Commonly, sitting at a desk for a sustained period of time causes headaches, shoulder and/or neck pain, mid back pain, or low back pain. All of these can be prevented or decreased by taking microbreaks and performing a simple exercise.

A Microbreak consists of standing up, stretching and walking about for 30 secs. This should be performed every 30 minutes to an hour that one is sitting. Performing microbreaks will decrease the risk of muscles becoming shorter and joints becoming stiff.

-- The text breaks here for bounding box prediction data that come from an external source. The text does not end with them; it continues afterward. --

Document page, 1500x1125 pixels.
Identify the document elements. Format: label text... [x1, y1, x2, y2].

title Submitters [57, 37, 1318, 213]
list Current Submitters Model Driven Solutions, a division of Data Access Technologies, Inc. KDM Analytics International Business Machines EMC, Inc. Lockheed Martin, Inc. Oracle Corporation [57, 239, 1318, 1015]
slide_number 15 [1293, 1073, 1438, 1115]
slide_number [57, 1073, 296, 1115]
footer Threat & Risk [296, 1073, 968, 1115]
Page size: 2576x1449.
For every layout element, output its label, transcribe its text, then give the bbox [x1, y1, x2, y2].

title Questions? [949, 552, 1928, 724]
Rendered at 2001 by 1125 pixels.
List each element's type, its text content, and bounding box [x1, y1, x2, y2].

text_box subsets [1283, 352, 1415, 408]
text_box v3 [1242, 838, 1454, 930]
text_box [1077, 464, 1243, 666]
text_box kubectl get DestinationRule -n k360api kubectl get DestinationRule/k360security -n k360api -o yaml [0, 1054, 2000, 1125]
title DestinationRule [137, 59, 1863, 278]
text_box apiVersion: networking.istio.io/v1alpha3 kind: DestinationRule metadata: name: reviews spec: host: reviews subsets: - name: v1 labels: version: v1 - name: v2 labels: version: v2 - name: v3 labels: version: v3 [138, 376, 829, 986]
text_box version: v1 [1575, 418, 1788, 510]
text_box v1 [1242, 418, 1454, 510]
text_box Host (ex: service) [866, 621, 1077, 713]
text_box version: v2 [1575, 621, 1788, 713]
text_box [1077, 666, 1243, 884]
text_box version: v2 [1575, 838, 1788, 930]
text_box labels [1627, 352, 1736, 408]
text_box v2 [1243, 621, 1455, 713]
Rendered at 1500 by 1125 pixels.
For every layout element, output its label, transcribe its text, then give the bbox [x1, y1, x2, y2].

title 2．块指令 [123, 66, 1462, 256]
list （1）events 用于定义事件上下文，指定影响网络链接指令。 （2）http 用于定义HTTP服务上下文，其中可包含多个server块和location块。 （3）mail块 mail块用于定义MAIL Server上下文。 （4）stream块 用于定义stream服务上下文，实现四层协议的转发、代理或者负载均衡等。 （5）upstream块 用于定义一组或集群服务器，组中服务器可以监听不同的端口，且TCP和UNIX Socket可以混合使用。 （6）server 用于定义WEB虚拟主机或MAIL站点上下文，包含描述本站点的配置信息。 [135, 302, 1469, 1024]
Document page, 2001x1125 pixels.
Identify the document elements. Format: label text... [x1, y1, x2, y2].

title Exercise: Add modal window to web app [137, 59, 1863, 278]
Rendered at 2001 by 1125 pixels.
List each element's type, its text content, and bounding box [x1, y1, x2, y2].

Bruegger’s exercise will help relax short muscles and help strengthen inhibited muscles due to sitting.

Procedure:

  1. Sit down and spreading your feet shoulder width apart and your toes out.
  2. Pretend there is a string pulling your chest up and out, extending your upper back.
  3. Your arms should be at your side with your head looking straight in front of you.
  4. Gently tuck your chin and rotate your palms forward.
  5. Hold position for 30 secs every 30 minutes seated.
Corrective Exercise for Seated Posture
Corrective Exercise for Seated Posture

Notes:

– You might feel a slight muscle squeeze between your shoulder blades, but not a strong contraction.

– You should still be able to talk when your chin is tucked, if you are unable to talk, relax a little bit!